Aww I so wish you hadn't commented anonymously so I could know who I'm thanking but thank you for such a great comment =)

And just for FYI we did talk and I am realizing that the 'little things' that I'm feeling like are 'big things' may just not be so big after all..

Jane Wonder said...

Wow, I agree to some degree. Finding yourself and being whole on your own is huge. You know that.

But to discount men as not having strong romantic feelings is just..... wrong. Every man is different just as every woman is and no good will come of lumping people together like that.

Here's the bottom line: you need to find compromise. Talk to him. Maybe you have to let go of getting upset when he doesn't text. But maybe he has to remember to call you over to cuddle with him in front of the TV. You each can make tiny changes that don't really cost you anything but improve the health of the whole. However, you both have to be willing to compromise and be open.
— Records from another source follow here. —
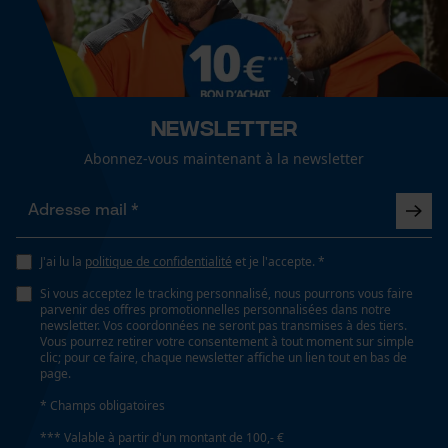
Page d'accueil personnalisée
Panier sauvegardé
Salutation personnelle
Géo-IP et détection des
utilisateurs
Newsletter
Vidéos YouTube
Abonnez-vous maintenant à la newsletter
Google Maps
Prise de contact par chat
J'ai lu la
politique de confidentialité
et je l'accepte. *
Cookies marketing
Si vous acceptez le tracking personnalisé, nous pourrons vous faire
parvenir des offres promotionnelles personnalisées dans notre
newsletter. Vos coordonnées ne seront pas transmises à des tiers.
Vous pourrez retirer votre consentement à tout moment sur simple
clic; pour ce faire, chaque newsletter affiche un lien tout en bas de
page.
Google Global Site Tag
* Champs obligatoires
Microsoft Advertising Universal
Event Tracking
*** Valable à partir d'un montant de 100,- €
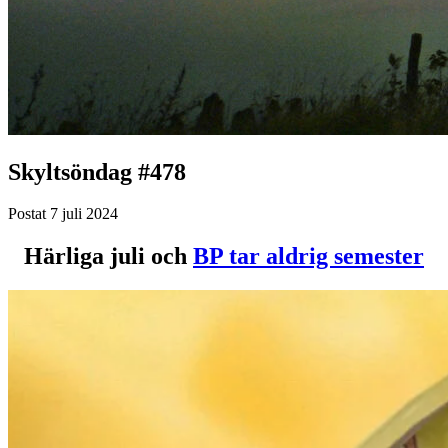
Skyltsöndag #478
Postat
7 juli 2024
Härliga juli och
BP tar aldrig semester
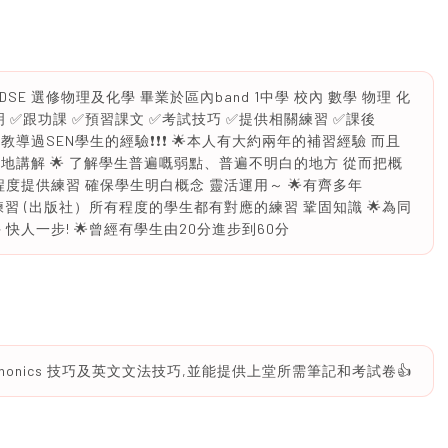
SE 選修物理及化學 畢業於區內band 1中學 校內 數學 物理 化
 ✅跟功課 ✅預習課文 ✅考試技巧 ✅提供相關練習 ✅課後
有教導過SEN學生的經驗❗️❗️❗️ 🌟本人有大約兩年的補習經驗 而且
地講解 🌟 了解學生普遍嘅弱點、普遍不明白的地方 從而把概
程度提供練習 確保學生明白概念 靈活運用～ 🌟有齊多年
SE)及有額外練習 (出版社）所有程度的學生都有對應的練習 鞏固知識 🌟為同
快人一步! 🌟曾經有學生由20分進步到60分
onics 技巧及英文文法技巧,並能提供上堂所需筆記和考試卷👍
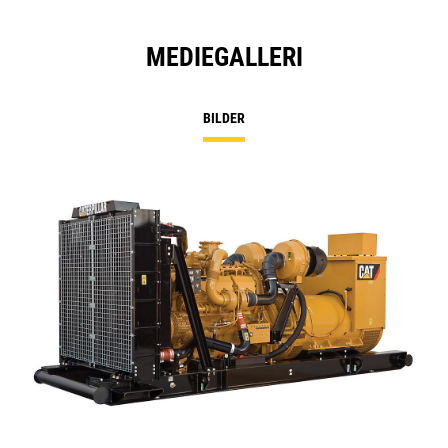
MEDIEGALLERI
BILDER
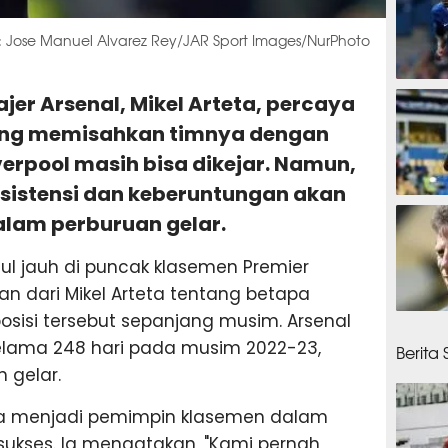
to: Jose Manuel Alvarez Rey/JAR Sport Images/NurPhoto
40 men
ajer Arsenal, Mikel Arteta, percaya
ang memisahkan timnya dengan
rpool masih bisa dikejar. Namun,
sistensi dan keberuntungan akan
46 me
alam perburuan gelar.
ggul jauh di puncak klasemen Premier
n dari Mikel Arteta tentang betapa
sisi tersebut sepanjang musim. Arsenal
51 men
elama 248 hari pada musim 2022-23,
Berita
 gelar.
a menjadi pemimpin klasemen dalam
ukses. Ia mengatakan, "Kami pernah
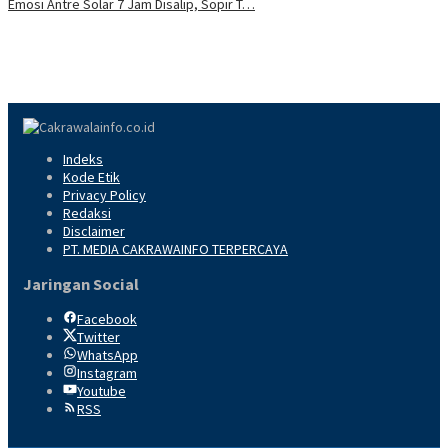
Emosi Antre Solar 7 Jam Disalip, Sopir T…
Indeks
Kode Etik
Privacy Policy
Redaksi
Disclaimer
PT. MEDIA CAKRAWAINFO TERPERCAYA
Jaringan Social
Facebook
Twitter
WhatsApp
Instagram
Youtube
RSS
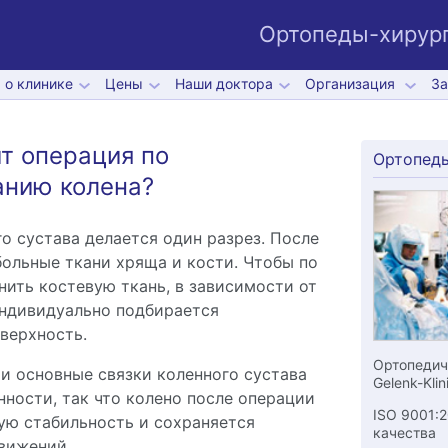
Ортопеды-хирург
 о клинике
Цены
Наши доктора
Организация
За
т операция по
Ортопед
анию колена?
го сустава делается один разрез. После
больные ткани хряща и кости. Чтобы по
ить костевую ткань, в зависимости от
индивидуально подбирается
верхность.
Ортопедич
и основные связки коленного сустава
Gelenk-Klin
нности, так что колено после операции
ISO 9001:
ю стабильность и сохраняется
качества
вижений.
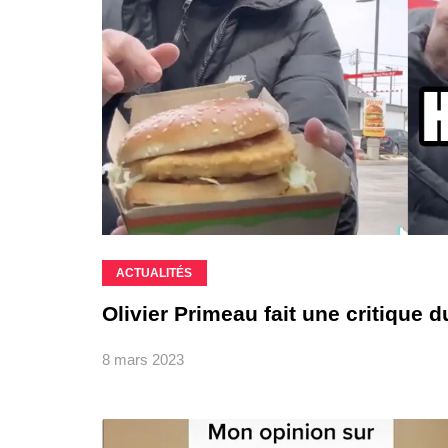
ACTUALITÉS
Olivier Primeau fait une critique
8 mars 2023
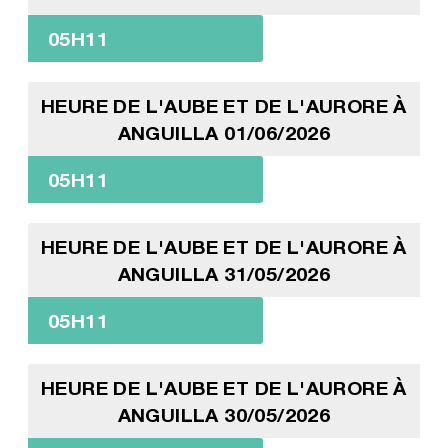
05H11
HEURE DE L'AUBE ET DE L'AURORE À
ANGUILLA 01/06/2026
05H11
HEURE DE L'AUBE ET DE L'AURORE À
ANGUILLA 31/05/2026
05H11
HEURE DE L'AUBE ET DE L'AURORE À
ANGUILLA 30/05/2026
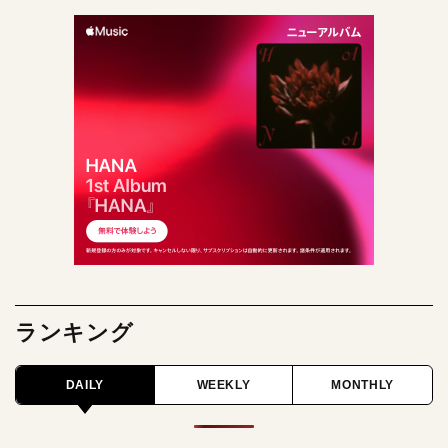
ランキング
DAILY
WEEKLY
MONTHLY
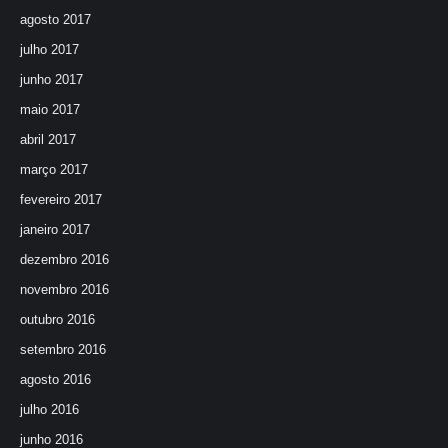
agosto 2017
julho 2017
junho 2017
maio 2017
abril 2017
março 2017
fevereiro 2017
janeiro 2017
dezembro 2016
novembro 2016
outubro 2016
setembro 2016
agosto 2016
julho 2016
junho 2016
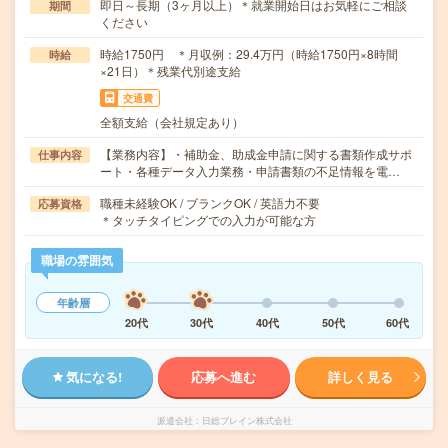
即日～長期（3ヶ月以上）＊就業開始日はお気軽にご相談
期間
ください
時給1750円 ＊月収例：29.4万円（時給1750円×8時間
時給
×21日）＊残業代別途支給
交通費
全額支給（会社規定あり）
【業務内容】・補助金、助成金申請に関する書類作成サポ
仕事内容
ート・各種データ入力業務・申請書類の不足情報を電…
職種未経験OK / ブランクOK / 英語力不要
応募資格
＊タッチタイピングでの入力が可能な方
職場の雰囲気
年齢層
20代
30代
40代
50代
60代
気になる!
応募へ進む
詳しく見る
派遣会社
日総ブレイン株式会社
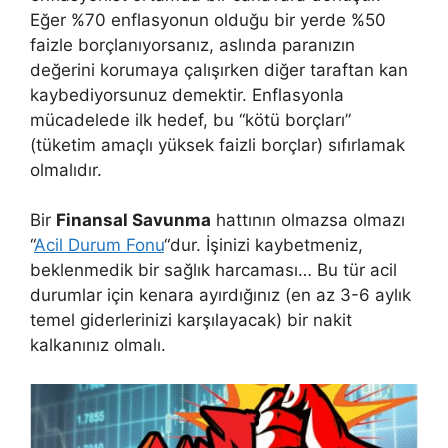
Eğer %70 enflasyonun olduğu bir yerde %50
faizle borçlanıyorsanız, aslında paranızın
değerini korumaya çalışırken diğer taraftan kan
kaybediyorsunuz demektir. Enflasyonla
mücadelede ilk hedef, bu “kötü borçları”
(tüketim amaçlı yüksek faizli borçlar) sıfırlamak
olmalıdır.
Bir
Finansal Savunma
hattının olmazsa olmazı
“
Acil Durum Fonu
“dur. İşinizi kaybetmeniz,
beklenmedik bir sağlık harcaması… Bu tür acil
durumlar için kenara ayırdığınız (en az 3-6 aylık
temel giderlerinizi karşılayacak) bir nakit
kalkanınız olmalı.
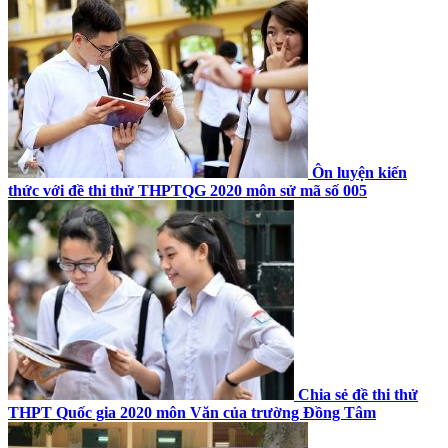
Ôn luyện kiến
thức với đề thi thử THPTQG 2020 môn sử mã số 005
Chia sẻ đề thi thử
THPT Quốc gia 2020 môn Văn của trường Đồng Tâm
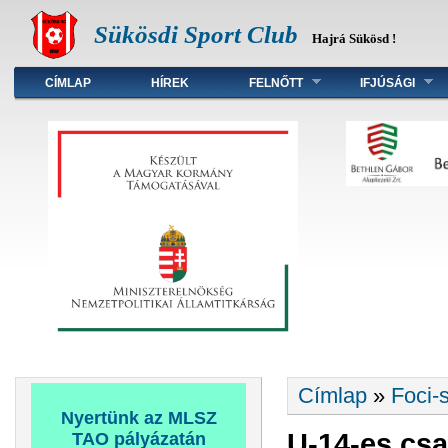
Sükösdi Sport Club
Hajrá Sükösd !
Főmenü
CÍMLAP
HÍREK
FELNŐTT
IFJÚSÁGI
Jelenlegi hely
Címlap
»
Foci-s
Nyertünk az MLSZ
U-14-es csa
TAO pályázatán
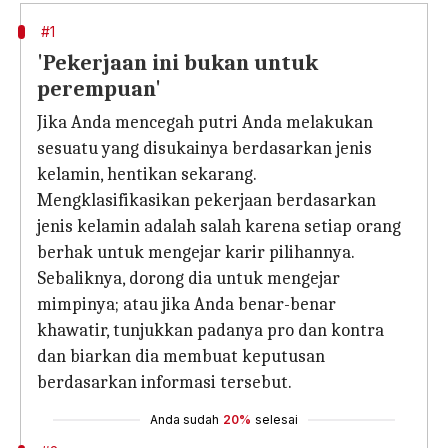
#1
'Pekerjaan ini bukan untuk
perempuan'
Jika Anda mencegah putri Anda melakukan
sesuatu yang disukainya berdasarkan jenis
kelamin, hentikan sekarang.
Mengklasifikasikan pekerjaan berdasarkan
jenis kelamin adalah salah karena setiap orang
berhak untuk mengejar karir pilihannya.
Sebaliknya, dorong dia untuk mengejar
mimpinya; atau jika Anda benar-benar
khawatir, tunjukkan padanya pro dan kontra
dan biarkan dia membuat keputusan
berdasarkan informasi tersebut.
Anda sudah
20%
selesai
Of course, if both of you are not willing to compromise and be open, then your relationship is not going to work anyway. No relationship can without those things.

Clever Elsie said...

I suspect you've worked this out by now, but I remember having similar feelings when I first dated after my own relationship with an abusive man. Abusers are often as romantic as they are cruel--they're intense people because they feed off that drama and tension. I could be wrong, but, in my experience, healthier men tend to be less romantically over the top. Their love is about actually practicing kindness, gentleness, compassion, sincerity, generosity...not a pretense of these things glossed over with bells and whistles. However, for those of us women who are used to the bells and whistles, it feels like a loss when we no longer get them.

I see that you're a believer in God. I wonder if you've ever read Captivating by John and Stasi Eldredge? It's an excellent book about what drives women in relationships. One of its main points is that women have a deep craving for love that we try to satisfy in romantic relationships but that men can never totally satisfy it because it's a need to be loved by the Creator. I think that whenever we as women experience this inexplicable yearning to be loved even when we know that our partners love us and are doing their best, it's a good idea to bring that yearning to God and ask him to fill it. I know this helps me quite a bit, but I have to be persistent in asking!